This testing means patients needing blood tests will automatically get tested for HIV, Hepatitis B and C, helping to increase new HIV diagnoses in people who were previously unaware.
There continues to be negativity and stigma around the subject of HIV and most people remain unaware HIV is now classed as a long-term condition, with daily medication available which keeps the virus under control.
Dr Wai Lin Htun, Specialist Registrar who works in the HIV team at Whitegate Drive Health Centre, said: “Undiagnosed HIV may be a reason people are very sick and it is always important to rule out HIV illness, and this is why this initiative is so important.”
Suzan Potts, HIV Clinical Nurse Specialist is leading on the project to implement and embed routine HIV testing into Blackpool’s Emergency Department.
She added: “We need to normalise HIV testing and make it an accepted test in all specialities not just Sexual Health.
“Equally important is that by carrying out routine testing and identifying people who do not know they have HIV we can prevent it being passed to other people.
“Additionally, medical evidence shows that people on effective HIV treatment can’t pass on the virus to others.”
In December 2021, areas of extremely/very high HIV prevalence – London, Blackpool, Brighton and Manchester City – were awarded £20 million over three years to implement opt-out testing in emergency departments after MPs lobbied the health secretary, Steve Barclay.
Blackpool Teaching hospitals received £180K of that funding as part of the Government’s plan to end new cases by 2030. Routine HIV testing was introduced into Ante-natal screening in 2000 and is hugely successful with more than 99% uptake in the UK.
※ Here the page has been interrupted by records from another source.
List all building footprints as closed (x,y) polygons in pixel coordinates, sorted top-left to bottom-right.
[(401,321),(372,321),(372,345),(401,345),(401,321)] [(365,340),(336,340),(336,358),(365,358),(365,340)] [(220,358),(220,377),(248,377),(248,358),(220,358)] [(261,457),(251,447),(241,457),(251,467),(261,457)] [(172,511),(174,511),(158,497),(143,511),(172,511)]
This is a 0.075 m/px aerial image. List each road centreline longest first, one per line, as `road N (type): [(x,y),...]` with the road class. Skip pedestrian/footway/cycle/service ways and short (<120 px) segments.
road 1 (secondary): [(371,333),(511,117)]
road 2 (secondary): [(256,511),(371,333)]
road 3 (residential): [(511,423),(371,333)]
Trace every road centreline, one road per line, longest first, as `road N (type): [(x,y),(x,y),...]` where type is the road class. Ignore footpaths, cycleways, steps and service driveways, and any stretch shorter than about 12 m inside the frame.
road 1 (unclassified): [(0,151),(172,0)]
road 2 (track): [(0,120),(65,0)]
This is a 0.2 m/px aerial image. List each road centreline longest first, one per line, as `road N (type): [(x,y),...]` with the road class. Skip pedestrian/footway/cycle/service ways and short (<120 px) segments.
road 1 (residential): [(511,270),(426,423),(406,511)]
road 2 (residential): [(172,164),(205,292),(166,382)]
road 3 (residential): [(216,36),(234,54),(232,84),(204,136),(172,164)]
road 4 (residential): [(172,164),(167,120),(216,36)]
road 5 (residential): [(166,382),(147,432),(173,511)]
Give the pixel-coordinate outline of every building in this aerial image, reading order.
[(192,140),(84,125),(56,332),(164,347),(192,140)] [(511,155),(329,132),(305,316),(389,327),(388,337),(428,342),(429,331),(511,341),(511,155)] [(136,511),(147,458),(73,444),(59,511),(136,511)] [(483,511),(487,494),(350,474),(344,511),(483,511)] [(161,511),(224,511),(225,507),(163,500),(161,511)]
Suzan Potts added: “We need to normalise HIV testing and make it an accepted test in all specialities not just Sexual Health.”
Patient case study:
A recent case shows the positive impact an opt-out test has had one patient who presented at Blackpool Teaching Hospitals’ Emergency Department with breathing difficulties.
The patient was happy to be tested for HIV and did not want to opt-out of the testing process.
The HIV result was positive, and the patient was contacted and informed by the HIV team.
Following a face-to-face appointment with the HIV consultant and HIV Clinical Nurse Specialist, the patient commenced HIV treatment and a different antibiotic was prescribed for the chest infection.
The patient’s partner was also tested because of the diagnosis and received a positive result. Whilst both patients had an understandably huge shock that day, ultimately they are glad opt out testing was part of routine practice in the Emergency Department and continue to have improved health and well-being.